Here, for those who don’t know, is the movie retelling of the Watergate saga. I added this to the list on my own because I read the book in 2007 and liked it so much. (I also bought the DVD probably over a year ago somewhere, I’m sure I just found it cheap, and had never watched it.)
The story is quite successful in terms of emotional power. What begins as a simple investigation into some numbskulls who got caught breaking into a political office spirals credibly to the highest reaches of power in America, and the fate of the Constitution and the country depend on the power of two inexperienced but driven reporters, Bob Woodward and Carl Bernstein. (Here’s what they look like in real life.) As one of the interviewees in the making-of featurette on the DVD said, Hollywood couldn’t have made up this story.
Sequence: burglars caught
- President Nixon returns from China; addresses Congress
- Burglars caught at Watergate office building
Sequence: B, W placed together on story
- Woodward assigned to cover arraignment of Watergate burglars; finds out they have worked for CIA, their attorney Markham is evasive and doesn’t explain why he’s there
- Woodward links burglars to Hunt, Hunt distressed.

______

*EXERCISES*.
(1) In the Watergate movie post, in what year did the writer read the book?
(2) Return every one of the chart rows below word for word, leaving the pictures out of your answer.

Images of plotted data:

______

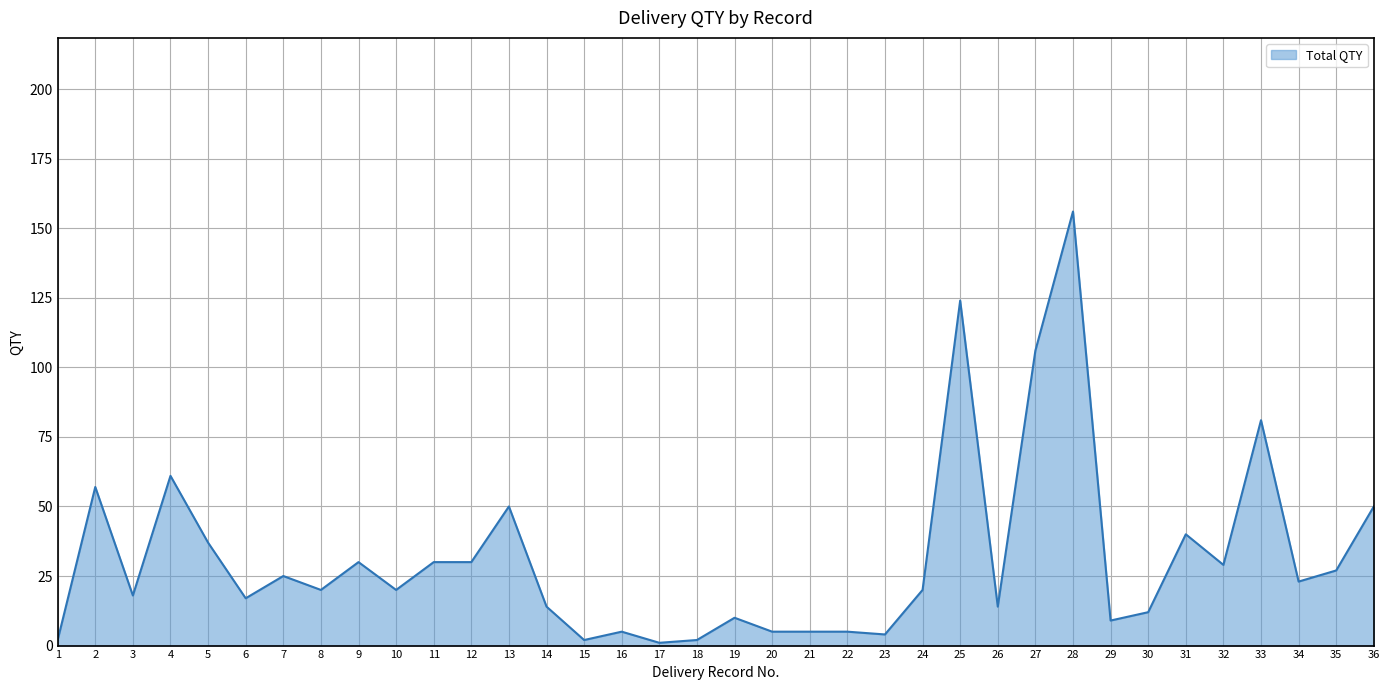

What is the maximum value shown in the chart?

156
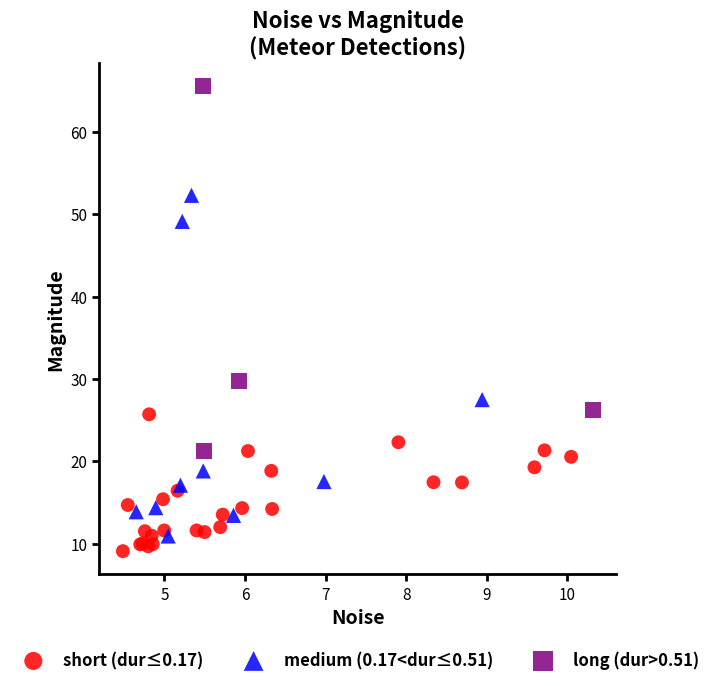

Which series reaches the maximum Y coordinate?

long (dur>0.51)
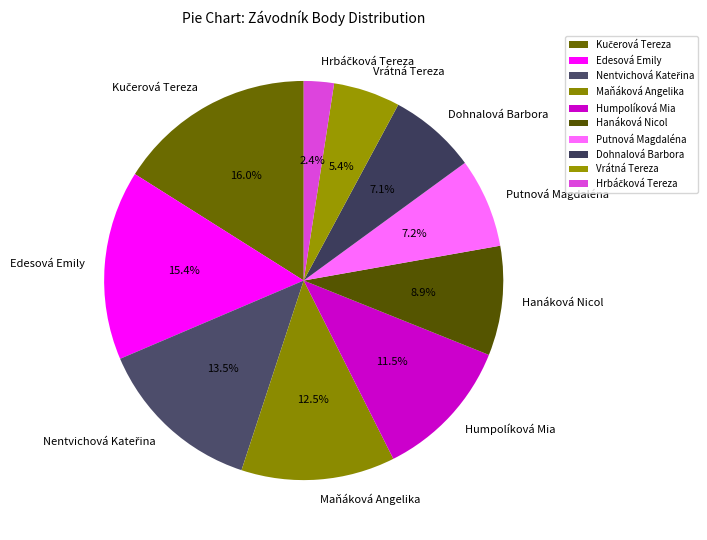

How many segments does this pie chart have?

10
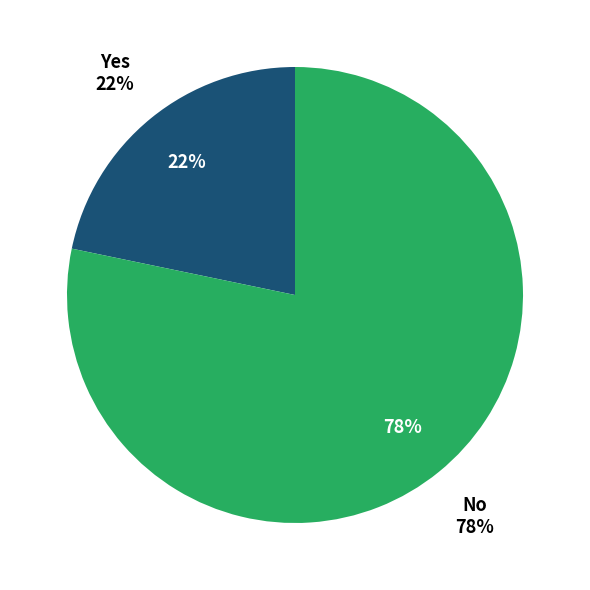

Is there a majority slice in this chart?

Yes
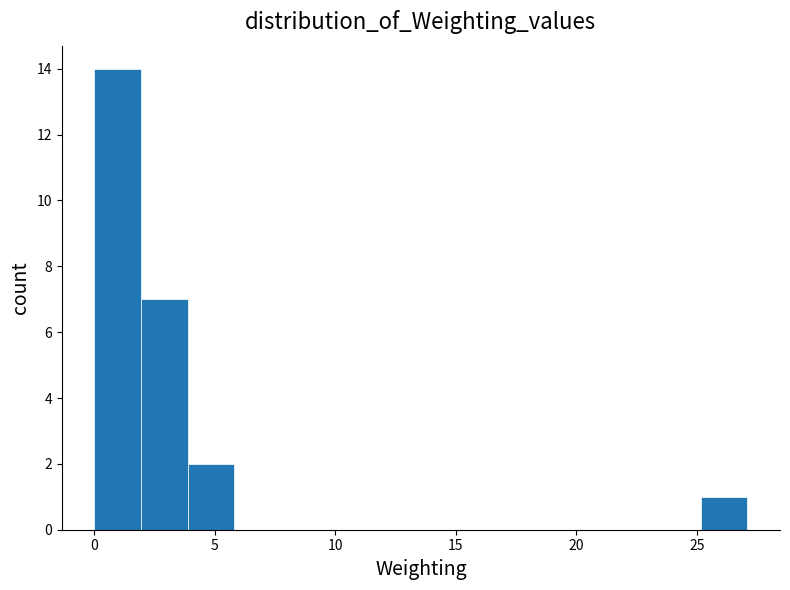

Around what value on the x-axis is the tallest bar? Give the approximate position of its centre, as read against the axis.

1.0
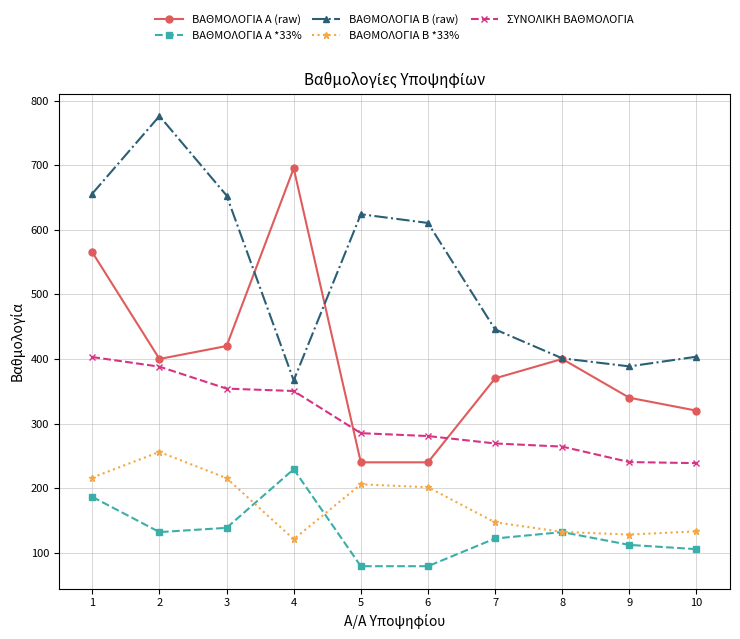

True or false: ΒΑΘΜΟΛΟΓΙΑ Α *33% and ΣΥΝΟΛΙΚΗ ΒΑΘΜΟΛΟΓΙΑ intersect in this chart.

False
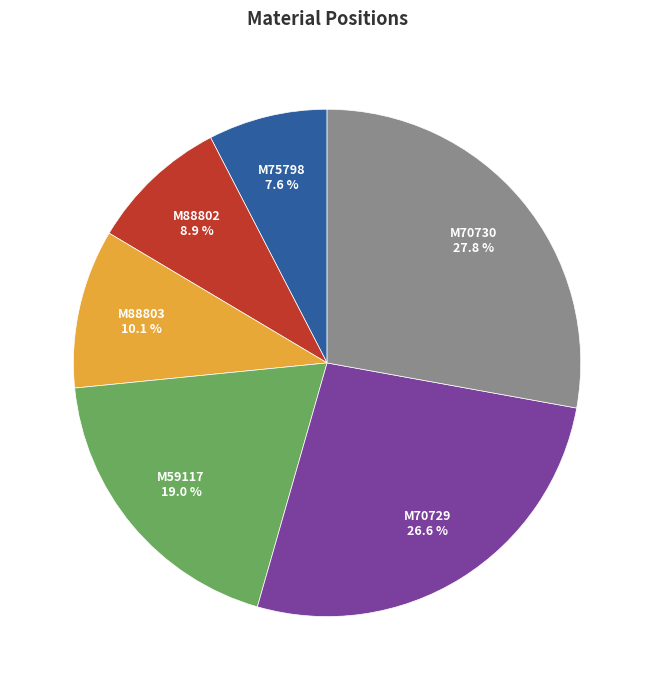

Which has a higher value, M59117 or M88803?

M59117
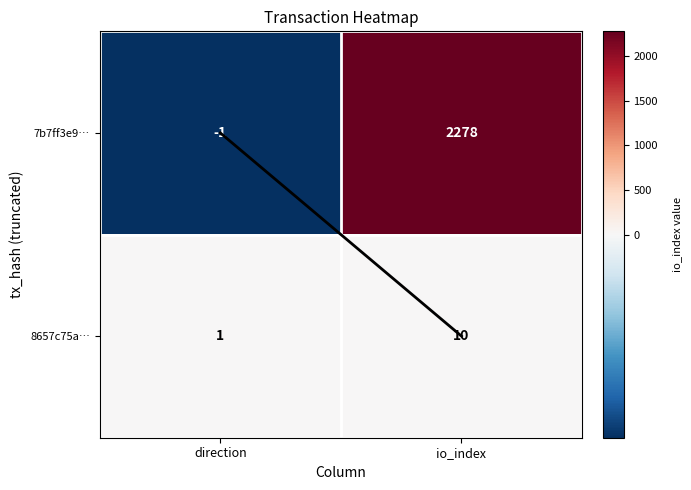

At how many categories does at least one series exceed 553?

1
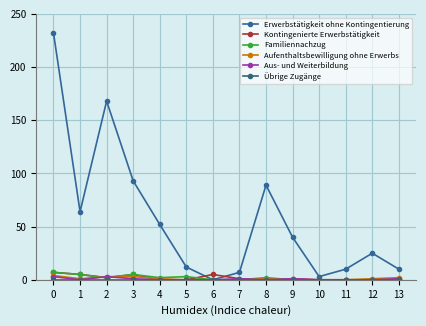

True or false: Aus- und Weiterbildung has a value of 0 at 5.

True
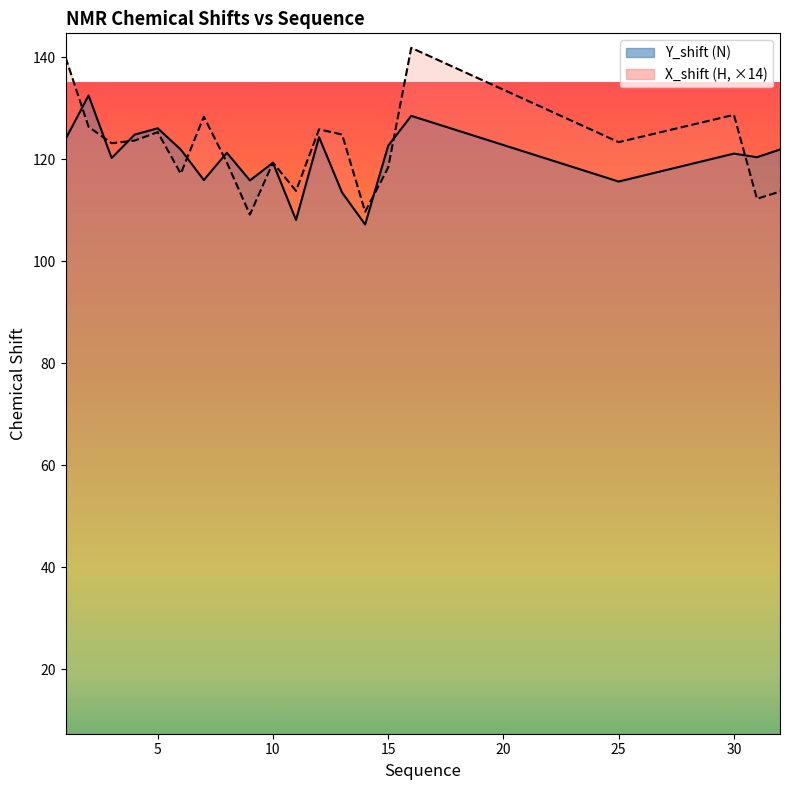

Where do Y_shift and X_shift first cross each other?

1 and 2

______

*OUTPUTS BY TASK*.
(1) 2007

(2)
What is the maximum value shown in the chart?

156

Which series reaches the maximum Y coordinate?

long (dur>0.51)

How many segments does this pie chart have?

10

Is there a majority slice in this chart?

Yes

Around what value on the x-axis is the tallest bar? Give the approximate position of its centre, as read against the axis.

1.0

True or false: ΒΑΘΜΟΛΟΓΙΑ Α *33% and ΣΥΝΟΛΙΚΗ ΒΑΘΜΟΛΟΓΙΑ intersect in this chart.

False

Which has a higher value, M59117 or M88803?

M59117

At how many categories does at least one series exceed 553?

1

True or false: Aus- und Weiterbildung has a value of 0 at 5.

True

Where do Y_shift and X_shift first cross each other?

1 and 2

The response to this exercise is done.